## [ACTIVITY]
In the listing below, find the line that contains "Weber Kettle Community" and the line that contains "Talks of a recession". Quote both and every line between them, exactly, and nothing more.

## [GIVEN ENTRIES]
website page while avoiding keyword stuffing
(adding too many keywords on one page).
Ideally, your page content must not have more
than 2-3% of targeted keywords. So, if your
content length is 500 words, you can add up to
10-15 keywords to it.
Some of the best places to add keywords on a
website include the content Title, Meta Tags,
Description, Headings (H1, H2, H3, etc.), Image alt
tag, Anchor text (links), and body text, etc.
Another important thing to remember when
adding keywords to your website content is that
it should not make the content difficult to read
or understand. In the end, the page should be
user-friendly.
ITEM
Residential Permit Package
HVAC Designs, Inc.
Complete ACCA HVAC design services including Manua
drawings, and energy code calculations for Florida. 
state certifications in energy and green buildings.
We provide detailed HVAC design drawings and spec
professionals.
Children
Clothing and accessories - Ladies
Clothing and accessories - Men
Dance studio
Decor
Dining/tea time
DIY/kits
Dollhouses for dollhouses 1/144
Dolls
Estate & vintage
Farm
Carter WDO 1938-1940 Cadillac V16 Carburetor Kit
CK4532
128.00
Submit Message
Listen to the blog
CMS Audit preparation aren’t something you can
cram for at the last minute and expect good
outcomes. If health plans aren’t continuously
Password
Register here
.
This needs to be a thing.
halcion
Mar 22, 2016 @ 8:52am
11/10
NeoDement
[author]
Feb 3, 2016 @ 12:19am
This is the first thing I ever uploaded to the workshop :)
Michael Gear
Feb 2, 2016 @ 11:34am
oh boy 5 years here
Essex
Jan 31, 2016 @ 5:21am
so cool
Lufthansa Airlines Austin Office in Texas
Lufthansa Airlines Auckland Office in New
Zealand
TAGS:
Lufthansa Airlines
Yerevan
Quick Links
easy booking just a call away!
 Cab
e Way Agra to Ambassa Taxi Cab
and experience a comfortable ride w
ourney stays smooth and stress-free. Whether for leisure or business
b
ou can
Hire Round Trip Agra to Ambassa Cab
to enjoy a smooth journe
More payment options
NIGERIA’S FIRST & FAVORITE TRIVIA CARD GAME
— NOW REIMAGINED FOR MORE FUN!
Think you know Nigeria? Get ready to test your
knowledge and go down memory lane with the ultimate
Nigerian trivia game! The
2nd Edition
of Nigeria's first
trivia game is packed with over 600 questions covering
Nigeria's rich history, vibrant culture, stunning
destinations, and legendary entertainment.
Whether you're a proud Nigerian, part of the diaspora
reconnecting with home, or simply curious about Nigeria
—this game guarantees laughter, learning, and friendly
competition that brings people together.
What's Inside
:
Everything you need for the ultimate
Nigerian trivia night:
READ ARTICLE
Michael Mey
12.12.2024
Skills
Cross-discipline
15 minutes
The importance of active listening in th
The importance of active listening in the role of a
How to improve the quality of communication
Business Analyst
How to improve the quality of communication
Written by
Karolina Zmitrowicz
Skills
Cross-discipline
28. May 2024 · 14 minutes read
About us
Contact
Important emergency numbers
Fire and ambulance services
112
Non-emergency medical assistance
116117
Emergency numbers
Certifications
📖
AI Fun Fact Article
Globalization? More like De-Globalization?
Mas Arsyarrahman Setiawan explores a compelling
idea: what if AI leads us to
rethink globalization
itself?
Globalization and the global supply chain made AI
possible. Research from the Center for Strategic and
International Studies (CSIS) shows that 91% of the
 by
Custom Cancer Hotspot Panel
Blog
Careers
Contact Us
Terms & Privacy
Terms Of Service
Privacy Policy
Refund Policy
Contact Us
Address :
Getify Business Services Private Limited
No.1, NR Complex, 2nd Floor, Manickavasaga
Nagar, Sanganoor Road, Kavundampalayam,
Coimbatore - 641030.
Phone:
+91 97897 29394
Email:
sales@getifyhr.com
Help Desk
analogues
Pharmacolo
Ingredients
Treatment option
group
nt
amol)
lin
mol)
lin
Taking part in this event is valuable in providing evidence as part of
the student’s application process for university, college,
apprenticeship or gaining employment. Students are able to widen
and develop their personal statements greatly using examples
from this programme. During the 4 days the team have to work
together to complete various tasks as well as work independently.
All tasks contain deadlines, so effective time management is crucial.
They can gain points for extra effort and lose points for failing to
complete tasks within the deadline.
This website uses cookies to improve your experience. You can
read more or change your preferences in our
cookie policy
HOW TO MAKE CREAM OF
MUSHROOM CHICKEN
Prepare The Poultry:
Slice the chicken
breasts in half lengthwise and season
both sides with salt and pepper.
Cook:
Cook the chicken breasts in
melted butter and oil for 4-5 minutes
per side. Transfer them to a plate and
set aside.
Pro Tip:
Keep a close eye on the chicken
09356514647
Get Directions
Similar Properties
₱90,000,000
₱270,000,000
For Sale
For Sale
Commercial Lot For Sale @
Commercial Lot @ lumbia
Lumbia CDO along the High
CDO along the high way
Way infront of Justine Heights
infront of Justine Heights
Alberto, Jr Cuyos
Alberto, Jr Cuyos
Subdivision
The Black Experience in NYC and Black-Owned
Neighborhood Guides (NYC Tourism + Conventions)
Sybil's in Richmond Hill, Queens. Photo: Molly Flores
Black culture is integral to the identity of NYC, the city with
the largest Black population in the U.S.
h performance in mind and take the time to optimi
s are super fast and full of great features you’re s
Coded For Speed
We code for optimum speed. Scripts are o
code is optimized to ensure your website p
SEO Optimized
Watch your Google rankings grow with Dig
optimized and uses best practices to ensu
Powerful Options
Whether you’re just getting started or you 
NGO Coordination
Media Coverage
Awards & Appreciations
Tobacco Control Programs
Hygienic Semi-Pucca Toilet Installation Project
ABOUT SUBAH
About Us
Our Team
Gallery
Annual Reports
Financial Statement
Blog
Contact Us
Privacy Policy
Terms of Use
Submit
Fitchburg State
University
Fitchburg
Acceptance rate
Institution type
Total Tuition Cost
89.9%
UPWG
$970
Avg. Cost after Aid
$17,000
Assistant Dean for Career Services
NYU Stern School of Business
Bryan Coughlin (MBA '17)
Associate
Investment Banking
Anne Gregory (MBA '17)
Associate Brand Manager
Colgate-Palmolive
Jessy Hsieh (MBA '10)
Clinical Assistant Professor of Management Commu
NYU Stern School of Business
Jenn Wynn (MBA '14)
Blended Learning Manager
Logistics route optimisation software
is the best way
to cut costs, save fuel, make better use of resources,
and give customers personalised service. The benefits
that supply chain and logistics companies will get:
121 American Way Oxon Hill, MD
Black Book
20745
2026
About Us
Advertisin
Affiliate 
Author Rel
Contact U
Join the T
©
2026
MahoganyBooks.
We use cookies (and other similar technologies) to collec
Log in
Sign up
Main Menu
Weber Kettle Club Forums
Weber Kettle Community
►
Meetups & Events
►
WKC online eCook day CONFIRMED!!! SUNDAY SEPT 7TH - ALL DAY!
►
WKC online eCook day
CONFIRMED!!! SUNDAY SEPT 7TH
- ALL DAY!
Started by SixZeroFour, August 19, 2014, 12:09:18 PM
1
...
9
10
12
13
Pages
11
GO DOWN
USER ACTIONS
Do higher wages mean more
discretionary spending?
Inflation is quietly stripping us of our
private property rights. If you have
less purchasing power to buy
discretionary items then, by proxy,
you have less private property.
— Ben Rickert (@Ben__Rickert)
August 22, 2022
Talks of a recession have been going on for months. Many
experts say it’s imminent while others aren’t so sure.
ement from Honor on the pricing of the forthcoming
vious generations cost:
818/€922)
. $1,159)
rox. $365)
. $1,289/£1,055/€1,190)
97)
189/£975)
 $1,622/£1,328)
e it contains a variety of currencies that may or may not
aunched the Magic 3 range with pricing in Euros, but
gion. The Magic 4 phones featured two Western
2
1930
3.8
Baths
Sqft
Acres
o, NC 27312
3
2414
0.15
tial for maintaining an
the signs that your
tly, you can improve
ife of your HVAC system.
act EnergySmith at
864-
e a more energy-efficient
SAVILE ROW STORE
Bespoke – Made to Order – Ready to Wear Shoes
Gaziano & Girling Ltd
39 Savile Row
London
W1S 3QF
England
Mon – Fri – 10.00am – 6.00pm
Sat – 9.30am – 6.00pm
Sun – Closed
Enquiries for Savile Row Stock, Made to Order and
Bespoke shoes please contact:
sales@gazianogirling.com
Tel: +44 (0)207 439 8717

## [REPLY TO THE TASK]
Weber Kettle Community
►
Meetups & Events
►
WKC online eCook day CONFIRMED!!! SUNDAY SEPT 7TH - ALL DAY!
►
WKC online eCook day
CONFIRMED!!! SUNDAY SEPT 7TH
- ALL DAY!
Started by SixZeroFour, August 19, 2014, 12:09:18 PM
1
...
9
10
12
13
Pages
11
GO DOWN
USER ACTIONS
Do higher wages mean more
discretionary spending?
Inflation is quietly stripping us of our
private property rights. If you have
less purchasing power to buy
discretionary items then, by proxy,
you have less private property.
— Ben Rickert (@Ben__Rickert)
August 22, 2022
Talks of a recession have been going on for months. Many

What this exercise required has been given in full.